Un bus nous conduit à travers le quart monde jusqu’à Piano di Sorrente, au sud-ouest de Naples : Portici, Ercolano, Pompéi, Castellamare di Stabia, Vico Equense, villes en sursis qui s’étendent sur les flancs du Vésuve, immeubles en ruines avant même d’être terminés. On dépose nos bagages dans les bungalows de Costa Alta. Le même bus, avec le même chauffeur, nous emmène à la pointe de la presqu’île sorrentine, on devine la fertilité du pays, oranges, figues, citrons, abricots. Des filets et des toiles tendues entre les pilotis d’une architecture de fortune, protègent les vergers du soleil, il fait plus de 35 degrés. On devait rejoindre la côte amalfitaine, on n’en verra rien, ou si, Praiano au bénéfice d’une longue courbe, et Positano que le chauffeur nous demande d’imaginer derrière le pli des collines. On redescend vers la mer.
Le bus nous lâche à Sorrente. Une heure à notre disposition. Je repère l’hôtel Eden, l’ancienne pension Villa Rubinacci où Nietzsche passa l’année 1876 avec Malvida von Meysenbug et Paul Rée, en retrait des falaises qui dominent la mer. La réceptionniste de ce modeste hôtel m’accueille avec le sourire, me donne un papier qui rappelle la présence du philosophe, mais tout à changé, le pèlerinage est impossible, ce n’est pas plus mal. L’hôtel Vittoria dans lequel logeaient Wagner et Cosima cette même année n’est pas très loin, mais c’est un hôtel d’un autre standing, un hôtel gros de luxe qui n’a guère changé : du haut de la falaise il regarde la mer. Je tente d’y pénétrer, ne parviens pas à m’engager dans l’interminable allée qui y conduit, bordée de gardénias, de lauriers, de mimosas ; un homme à gilet d’or bloque l’entrée, je bégaie, fais marche arrière. Je ne suis pas de ce monde… ou plus simplement je manque de courage. Eden ou Vittoria, Gênes ou Bayreuth, c’est à Sorrente que Nietzsche et Wagner se rencontreront pour la dernière fois, la rupture est consommée. Nietzsche continue pour son compte l’esprit libre.
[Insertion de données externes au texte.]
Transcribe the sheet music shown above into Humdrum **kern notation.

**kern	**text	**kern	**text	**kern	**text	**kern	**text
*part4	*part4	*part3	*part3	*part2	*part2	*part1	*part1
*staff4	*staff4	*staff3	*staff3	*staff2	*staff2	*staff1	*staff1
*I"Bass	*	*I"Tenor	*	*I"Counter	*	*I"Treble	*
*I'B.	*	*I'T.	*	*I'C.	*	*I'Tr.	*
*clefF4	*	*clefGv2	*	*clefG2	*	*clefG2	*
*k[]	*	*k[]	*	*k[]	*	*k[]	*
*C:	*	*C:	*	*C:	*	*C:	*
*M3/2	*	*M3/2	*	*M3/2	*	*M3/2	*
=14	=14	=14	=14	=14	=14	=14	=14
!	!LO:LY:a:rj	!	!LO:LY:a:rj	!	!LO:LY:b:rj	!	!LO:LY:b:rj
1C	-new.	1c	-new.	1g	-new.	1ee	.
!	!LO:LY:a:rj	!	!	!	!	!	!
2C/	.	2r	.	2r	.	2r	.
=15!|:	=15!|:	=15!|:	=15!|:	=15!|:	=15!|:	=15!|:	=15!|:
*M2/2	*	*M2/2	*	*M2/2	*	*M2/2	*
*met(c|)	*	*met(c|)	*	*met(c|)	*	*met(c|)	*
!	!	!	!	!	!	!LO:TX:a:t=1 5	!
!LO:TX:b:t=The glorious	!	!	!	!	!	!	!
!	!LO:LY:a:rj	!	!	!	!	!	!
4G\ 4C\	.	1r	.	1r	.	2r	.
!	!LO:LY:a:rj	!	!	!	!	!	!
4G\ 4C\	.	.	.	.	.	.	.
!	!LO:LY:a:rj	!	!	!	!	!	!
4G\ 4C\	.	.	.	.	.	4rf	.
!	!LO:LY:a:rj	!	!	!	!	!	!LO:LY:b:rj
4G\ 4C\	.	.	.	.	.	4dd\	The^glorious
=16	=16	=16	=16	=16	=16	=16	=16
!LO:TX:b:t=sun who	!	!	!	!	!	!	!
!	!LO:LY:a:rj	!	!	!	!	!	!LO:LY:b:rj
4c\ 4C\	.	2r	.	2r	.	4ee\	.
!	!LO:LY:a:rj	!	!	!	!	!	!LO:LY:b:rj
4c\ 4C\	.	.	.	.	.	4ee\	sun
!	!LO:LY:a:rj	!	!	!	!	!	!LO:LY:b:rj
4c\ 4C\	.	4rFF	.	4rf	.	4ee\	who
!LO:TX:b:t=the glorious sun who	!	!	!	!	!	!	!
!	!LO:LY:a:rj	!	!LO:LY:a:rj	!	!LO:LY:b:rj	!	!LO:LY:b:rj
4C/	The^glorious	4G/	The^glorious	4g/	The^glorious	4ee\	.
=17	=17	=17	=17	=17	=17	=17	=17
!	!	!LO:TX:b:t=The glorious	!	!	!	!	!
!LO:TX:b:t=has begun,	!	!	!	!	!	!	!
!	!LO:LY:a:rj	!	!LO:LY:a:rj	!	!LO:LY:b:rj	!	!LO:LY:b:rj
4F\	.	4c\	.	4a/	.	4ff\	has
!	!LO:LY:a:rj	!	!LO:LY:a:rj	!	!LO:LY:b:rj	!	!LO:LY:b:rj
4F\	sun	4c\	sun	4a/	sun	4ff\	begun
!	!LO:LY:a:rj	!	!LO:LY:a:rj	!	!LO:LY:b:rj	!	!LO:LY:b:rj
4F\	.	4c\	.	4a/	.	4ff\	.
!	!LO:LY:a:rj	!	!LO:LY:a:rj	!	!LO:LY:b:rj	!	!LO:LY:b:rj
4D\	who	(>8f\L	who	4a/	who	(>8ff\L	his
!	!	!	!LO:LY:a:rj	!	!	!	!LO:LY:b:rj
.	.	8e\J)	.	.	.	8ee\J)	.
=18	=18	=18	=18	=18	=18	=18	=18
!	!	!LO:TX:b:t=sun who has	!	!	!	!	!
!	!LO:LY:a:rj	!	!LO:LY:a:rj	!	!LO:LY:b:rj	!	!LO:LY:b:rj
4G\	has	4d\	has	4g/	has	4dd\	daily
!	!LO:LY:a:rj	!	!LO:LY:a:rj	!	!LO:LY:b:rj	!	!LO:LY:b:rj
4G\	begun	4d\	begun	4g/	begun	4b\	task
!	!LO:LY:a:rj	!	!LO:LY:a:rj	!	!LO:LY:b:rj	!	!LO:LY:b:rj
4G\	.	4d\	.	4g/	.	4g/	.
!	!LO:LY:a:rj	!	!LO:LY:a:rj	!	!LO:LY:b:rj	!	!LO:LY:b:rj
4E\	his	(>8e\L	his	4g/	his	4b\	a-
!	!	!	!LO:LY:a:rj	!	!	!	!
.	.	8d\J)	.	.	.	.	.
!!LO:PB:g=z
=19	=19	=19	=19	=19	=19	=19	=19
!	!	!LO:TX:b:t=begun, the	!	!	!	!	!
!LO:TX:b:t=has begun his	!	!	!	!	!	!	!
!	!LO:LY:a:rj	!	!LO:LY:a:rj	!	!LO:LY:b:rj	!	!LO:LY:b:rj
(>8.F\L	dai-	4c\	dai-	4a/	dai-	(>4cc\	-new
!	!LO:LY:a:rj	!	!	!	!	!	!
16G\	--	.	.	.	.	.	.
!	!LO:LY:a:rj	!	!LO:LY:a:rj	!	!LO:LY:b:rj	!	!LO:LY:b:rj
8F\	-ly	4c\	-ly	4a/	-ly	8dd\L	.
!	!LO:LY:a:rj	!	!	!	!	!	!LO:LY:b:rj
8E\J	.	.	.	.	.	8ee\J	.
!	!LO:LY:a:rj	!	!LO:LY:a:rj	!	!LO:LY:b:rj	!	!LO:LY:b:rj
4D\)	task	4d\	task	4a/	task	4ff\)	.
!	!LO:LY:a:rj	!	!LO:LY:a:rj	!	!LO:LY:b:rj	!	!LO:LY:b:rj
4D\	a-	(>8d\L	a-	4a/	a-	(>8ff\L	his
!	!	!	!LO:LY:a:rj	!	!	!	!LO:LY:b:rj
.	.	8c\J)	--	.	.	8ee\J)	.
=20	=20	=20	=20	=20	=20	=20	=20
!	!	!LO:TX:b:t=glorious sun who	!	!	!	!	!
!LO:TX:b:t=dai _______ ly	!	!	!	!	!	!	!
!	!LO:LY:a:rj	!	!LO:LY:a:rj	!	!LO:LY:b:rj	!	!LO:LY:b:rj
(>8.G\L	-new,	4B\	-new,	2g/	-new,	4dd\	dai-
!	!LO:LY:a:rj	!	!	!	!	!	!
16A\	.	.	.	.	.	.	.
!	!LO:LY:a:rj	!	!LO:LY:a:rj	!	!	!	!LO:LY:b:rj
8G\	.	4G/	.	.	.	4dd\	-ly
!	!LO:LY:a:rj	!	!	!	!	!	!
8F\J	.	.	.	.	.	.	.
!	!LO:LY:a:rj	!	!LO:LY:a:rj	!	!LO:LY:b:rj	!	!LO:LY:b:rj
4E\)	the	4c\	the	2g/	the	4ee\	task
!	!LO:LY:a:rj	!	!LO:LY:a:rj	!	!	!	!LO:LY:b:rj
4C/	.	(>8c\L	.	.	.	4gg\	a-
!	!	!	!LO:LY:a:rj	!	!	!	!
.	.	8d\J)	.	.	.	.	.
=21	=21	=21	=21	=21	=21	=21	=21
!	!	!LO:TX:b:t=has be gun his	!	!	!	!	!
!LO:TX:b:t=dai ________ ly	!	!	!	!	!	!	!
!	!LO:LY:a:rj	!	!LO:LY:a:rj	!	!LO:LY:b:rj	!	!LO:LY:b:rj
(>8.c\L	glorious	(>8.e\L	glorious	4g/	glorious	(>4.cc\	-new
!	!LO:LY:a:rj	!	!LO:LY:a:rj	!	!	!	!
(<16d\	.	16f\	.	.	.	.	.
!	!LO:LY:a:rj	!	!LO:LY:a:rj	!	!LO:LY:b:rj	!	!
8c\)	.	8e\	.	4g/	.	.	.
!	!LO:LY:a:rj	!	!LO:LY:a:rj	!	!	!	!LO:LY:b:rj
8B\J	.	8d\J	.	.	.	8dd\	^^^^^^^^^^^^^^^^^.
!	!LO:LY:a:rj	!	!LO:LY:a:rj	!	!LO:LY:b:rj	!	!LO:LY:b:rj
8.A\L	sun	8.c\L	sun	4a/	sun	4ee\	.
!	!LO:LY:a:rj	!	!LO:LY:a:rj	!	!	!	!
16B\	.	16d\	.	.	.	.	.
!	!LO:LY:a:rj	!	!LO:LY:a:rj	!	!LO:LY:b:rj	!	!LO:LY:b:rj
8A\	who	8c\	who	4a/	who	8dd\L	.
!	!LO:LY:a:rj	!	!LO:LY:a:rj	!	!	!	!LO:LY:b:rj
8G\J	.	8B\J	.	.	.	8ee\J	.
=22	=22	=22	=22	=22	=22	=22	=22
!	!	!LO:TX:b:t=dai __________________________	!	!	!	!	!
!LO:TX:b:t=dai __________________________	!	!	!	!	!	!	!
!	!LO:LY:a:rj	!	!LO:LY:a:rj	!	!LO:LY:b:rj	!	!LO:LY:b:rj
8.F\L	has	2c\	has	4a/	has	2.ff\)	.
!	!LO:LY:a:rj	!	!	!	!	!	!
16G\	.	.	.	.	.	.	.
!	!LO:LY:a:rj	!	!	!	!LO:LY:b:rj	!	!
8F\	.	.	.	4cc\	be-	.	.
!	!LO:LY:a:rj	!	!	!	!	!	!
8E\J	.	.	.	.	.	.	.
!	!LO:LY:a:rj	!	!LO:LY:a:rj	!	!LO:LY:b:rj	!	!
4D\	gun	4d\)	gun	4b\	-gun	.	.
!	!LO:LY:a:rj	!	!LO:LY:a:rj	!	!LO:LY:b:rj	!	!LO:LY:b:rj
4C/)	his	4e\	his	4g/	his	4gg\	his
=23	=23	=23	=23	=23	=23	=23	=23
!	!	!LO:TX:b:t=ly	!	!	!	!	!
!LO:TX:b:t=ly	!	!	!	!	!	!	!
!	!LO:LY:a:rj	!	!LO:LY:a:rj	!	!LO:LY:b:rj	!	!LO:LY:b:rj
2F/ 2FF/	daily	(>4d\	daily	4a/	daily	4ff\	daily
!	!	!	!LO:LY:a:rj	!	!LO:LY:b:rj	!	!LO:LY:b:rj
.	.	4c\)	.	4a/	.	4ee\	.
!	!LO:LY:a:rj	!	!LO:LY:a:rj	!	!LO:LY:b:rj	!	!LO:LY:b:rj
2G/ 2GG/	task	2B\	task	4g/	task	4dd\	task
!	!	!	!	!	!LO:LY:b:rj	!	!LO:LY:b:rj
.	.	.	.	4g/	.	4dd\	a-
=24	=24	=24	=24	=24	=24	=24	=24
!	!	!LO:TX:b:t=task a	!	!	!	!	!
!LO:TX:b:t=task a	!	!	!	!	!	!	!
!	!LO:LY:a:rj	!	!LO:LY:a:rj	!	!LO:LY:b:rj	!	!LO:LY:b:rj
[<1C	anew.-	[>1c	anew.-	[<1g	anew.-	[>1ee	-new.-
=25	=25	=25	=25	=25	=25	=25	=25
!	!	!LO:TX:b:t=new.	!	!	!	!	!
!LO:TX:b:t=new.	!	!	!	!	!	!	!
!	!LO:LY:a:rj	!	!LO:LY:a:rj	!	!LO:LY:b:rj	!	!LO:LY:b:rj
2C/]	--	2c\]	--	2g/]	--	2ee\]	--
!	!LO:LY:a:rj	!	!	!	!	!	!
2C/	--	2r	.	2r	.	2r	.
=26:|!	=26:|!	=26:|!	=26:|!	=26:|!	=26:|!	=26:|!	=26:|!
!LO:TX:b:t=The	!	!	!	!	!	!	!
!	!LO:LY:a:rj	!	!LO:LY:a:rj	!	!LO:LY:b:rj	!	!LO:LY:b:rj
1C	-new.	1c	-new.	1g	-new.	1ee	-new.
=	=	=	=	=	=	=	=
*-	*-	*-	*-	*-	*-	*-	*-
Je descends après le repas au port de Piana di Sorrento, avec une quinzaine d’élèves, sur un chemin pavé de piperne noir le long d’une falaise de tuf jaune. Un port qui est une île, lieu improbable où le temps ne passe pas, fait de l’accumulation de l’hétéroclite. Tout ici est déjà terminé, des enfants jouent au foot lorsque la nuit tombe, pieds nus comme dans un film de Vittorio de Sica, les vieux parlent à califourchon sur des chaises de fortune, deux femmes suivent la scène accoudées au fer forgé de leur balcon décati, je trouve un beau tesson, aucune plainte, pas d’aigreur, quelque chose comme un consentement, large, quelque chose qui se prolonge indéfiniment, un point d’orgue.